The dunya has put Canadian Sudanese singer Mustafa through the ringer. The Arabic word, which means “this world,” has no real English equivalent. The phrase that comes closest to capturing what the term means in Islam might be “the human condition,” which for Muslims is brief compared to the eternal afterlife. Knowing that this dunya is fleeting offers consolation to the faithful who endure its hardest trials: war, poverty, grief. At just 28, Mustafa has been touched by all of the above, and the former poet processes these experiences openly in his sorrowful, searching music.
When Smoke Rises, his debut, focused on commemorating the dead. Over flickering production from Frank Dukes, Jamie xx, and Simon Hessman, Mustafa breathed warmth into the contradictions of his Toronto neighborhood of Regent Park, which he’s called a “dreamland and a graveyard.” His seamless fusion of hood idioms and folk vocals turned senseless deaths—like that of his friend and fellow Halal Gang member Smoke Dawg—into tender odes to platonic love. On Dunya, Mustafa widens his sound and the scope of his storytelling, using varied strains of electronic and folk music to explore the worlds within and beyond Regent Park. If When Smoke Rises was a funeral, Dunya is the strange days and years afterward, when death settles into the fabric of life.

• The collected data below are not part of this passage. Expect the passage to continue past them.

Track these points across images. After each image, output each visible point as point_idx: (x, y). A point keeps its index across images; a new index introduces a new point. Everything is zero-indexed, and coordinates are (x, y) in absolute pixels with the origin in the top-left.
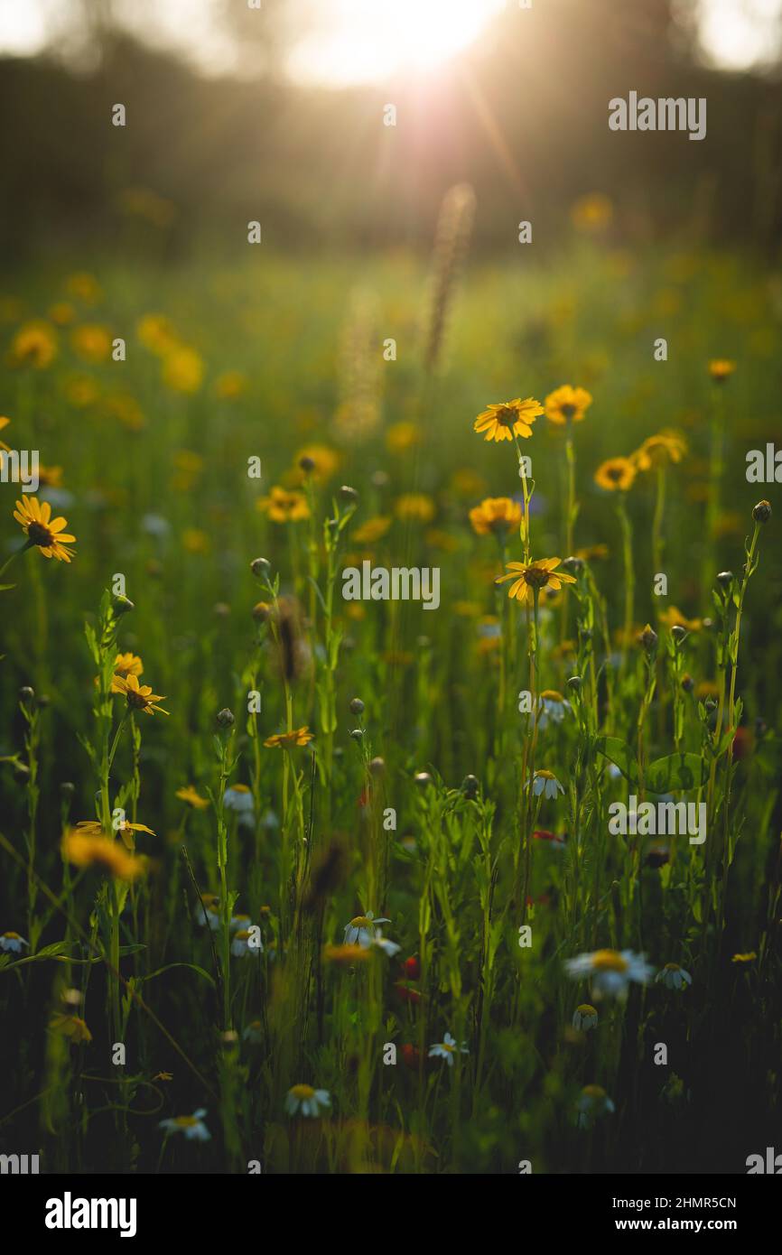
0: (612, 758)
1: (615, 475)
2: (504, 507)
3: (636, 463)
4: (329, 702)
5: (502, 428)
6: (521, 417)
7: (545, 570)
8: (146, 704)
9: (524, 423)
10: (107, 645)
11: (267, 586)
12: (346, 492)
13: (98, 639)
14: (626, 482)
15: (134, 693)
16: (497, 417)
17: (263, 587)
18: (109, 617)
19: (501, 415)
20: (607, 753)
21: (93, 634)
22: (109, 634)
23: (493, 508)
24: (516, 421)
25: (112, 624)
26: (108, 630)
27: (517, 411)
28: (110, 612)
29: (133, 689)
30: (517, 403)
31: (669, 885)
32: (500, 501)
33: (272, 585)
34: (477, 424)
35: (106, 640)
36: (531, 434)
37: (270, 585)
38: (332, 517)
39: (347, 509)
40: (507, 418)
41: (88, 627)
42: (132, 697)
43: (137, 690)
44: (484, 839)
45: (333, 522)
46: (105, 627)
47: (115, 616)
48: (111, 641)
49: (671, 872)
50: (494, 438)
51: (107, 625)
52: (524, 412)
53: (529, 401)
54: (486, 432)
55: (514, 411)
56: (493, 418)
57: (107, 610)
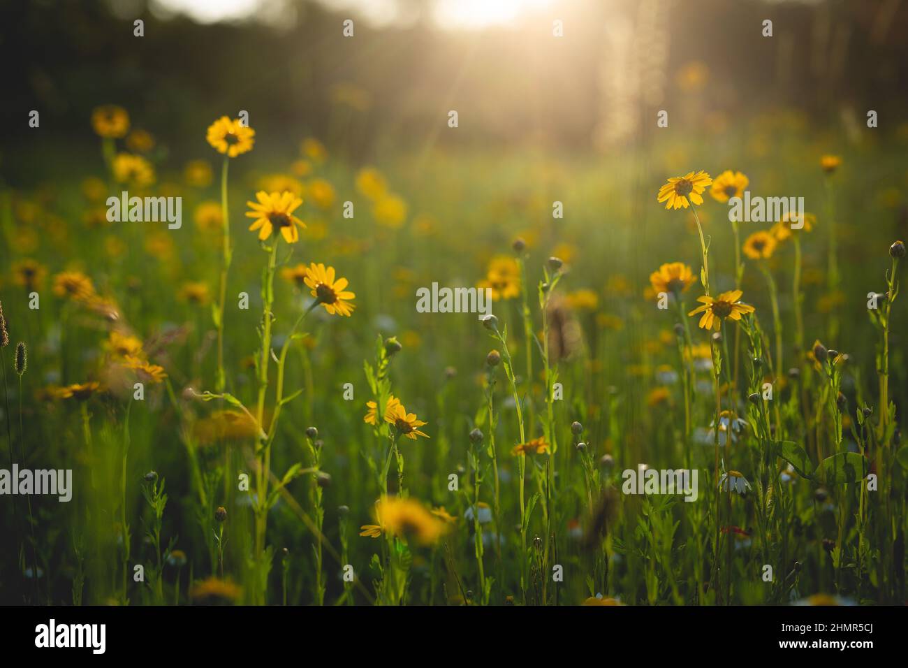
0: (788, 458)
1: (759, 246)
2: (679, 269)
3: (775, 236)
4: (551, 430)
5: (679, 198)
6: (694, 188)
7: (729, 303)
8: (411, 430)
9: (697, 193)
10: (382, 378)
11: (497, 335)
12: (555, 261)
13: (375, 374)
14: (767, 252)
15: (402, 421)
16: (675, 189)
17: (494, 336)
18: (383, 356)
19: (678, 187)
20: (784, 455)
21: (371, 370)
22: (383, 371)
23: (669, 270)
24: (690, 191)
25: (385, 362)
26: (382, 367)
27: (691, 183)
28: (384, 352)
29: (401, 417)
30: (690, 176)
31: (840, 565)
32: (675, 265)
33: (502, 335)
34: (660, 195)
35: (381, 375)
36: (702, 202)
37: (500, 335)
38: (544, 282)
39: (556, 275)
40: (684, 189)
41: (366, 365)
42: (400, 423)
43: (404, 418)
44: (696, 522)
45: (545, 285)
46: (379, 365)
47: (387, 356)
48: (385, 375)
49: (841, 553)
50: (673, 206)
51: (381, 363)
52: (696, 184)
53: (701, 174)
54: (667, 201)
55: (689, 183)
56: (672, 190)
57: (381, 351)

Mustafa, who’s previously described his music as “love letters to the hood,” spends a lot of time on this record rethinking both the hood and love. The death of his older brother, who was shot and killed in Toronto last year, colors the songwriting, which is more panoramic than his earlier, diaristic work. When he rinses his hands of his hometown on “Leaving Toronto,” a track that quietly stews with rage, it feels like he’s truly speaking to the entire Six. “If we’re burning this city tell me where to start/I’m leaving the things that I said/Last of my friends help me shut my eyes/Oh, I still haven’t slept,” Mustafa sings with chilling reluctance. The city’s ambient violence has disappointed him so deeply that even his appetite for vengeance is diminished. But if the quest for retribution doesn’t go his way, he can make peace with that as well. “And if they ever kill me/Make sure they bury me next to my brother/Make sure my killer has money for a lawyer,” he croons.

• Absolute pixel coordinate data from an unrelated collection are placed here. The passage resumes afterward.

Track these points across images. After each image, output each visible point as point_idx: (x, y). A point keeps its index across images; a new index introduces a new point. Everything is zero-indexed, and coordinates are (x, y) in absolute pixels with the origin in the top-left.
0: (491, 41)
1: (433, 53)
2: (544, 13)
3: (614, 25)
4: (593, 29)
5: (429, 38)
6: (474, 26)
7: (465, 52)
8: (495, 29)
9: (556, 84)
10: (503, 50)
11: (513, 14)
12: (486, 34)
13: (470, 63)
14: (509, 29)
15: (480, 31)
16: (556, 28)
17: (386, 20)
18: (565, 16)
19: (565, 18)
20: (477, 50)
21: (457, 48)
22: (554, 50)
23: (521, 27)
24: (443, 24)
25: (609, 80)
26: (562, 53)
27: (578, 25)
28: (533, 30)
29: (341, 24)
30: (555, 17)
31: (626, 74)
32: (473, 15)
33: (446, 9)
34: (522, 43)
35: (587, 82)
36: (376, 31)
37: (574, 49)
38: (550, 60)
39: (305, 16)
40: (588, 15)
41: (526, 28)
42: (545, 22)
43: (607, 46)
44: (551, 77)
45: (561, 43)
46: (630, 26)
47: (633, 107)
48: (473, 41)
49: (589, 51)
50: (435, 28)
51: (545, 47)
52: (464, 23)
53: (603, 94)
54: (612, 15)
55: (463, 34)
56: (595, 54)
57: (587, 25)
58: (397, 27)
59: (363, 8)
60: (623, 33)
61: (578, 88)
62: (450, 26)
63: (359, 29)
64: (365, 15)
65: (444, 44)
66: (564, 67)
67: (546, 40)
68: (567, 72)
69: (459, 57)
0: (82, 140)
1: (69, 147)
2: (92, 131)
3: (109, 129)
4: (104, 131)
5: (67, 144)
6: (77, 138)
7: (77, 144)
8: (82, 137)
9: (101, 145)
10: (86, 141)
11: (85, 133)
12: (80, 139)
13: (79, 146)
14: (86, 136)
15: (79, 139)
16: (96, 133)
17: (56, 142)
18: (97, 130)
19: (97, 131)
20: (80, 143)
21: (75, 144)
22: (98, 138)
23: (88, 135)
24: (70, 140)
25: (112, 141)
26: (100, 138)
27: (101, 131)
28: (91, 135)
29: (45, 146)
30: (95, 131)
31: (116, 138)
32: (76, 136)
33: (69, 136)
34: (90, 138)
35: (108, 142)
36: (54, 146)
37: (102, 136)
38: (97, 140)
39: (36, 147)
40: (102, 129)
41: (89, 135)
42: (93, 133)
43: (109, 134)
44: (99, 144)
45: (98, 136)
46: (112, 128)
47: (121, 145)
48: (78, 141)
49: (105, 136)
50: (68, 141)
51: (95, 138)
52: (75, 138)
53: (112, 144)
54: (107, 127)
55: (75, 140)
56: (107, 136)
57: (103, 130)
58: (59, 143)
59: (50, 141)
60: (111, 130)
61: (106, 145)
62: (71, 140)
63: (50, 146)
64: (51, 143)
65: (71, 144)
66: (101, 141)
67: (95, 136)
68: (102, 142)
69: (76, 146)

“Gaza Is Calling” offers another tale of death and estrangement. The lyrics concern a Palestinian friend from childhood with whom Mustafa’s lost contact, and detail the subtle ways Gaza’s ongoing occupation closed the kid off from intimacy. No amount of hanging out, talking, or gift-giving seems to bridge the wall between them. “There’s a place in your heart that I can’t get into,” Mustafa laments as an elegant oud arrangement ripples beneath him, the instrument a subtle marker of their shared connection to the Middle East. Mustafa sounds both devastated and hopeful, a contrast played up by the shifting production, which begins with minimal string and piano melodies and later erupts into a rumbling IDM beat.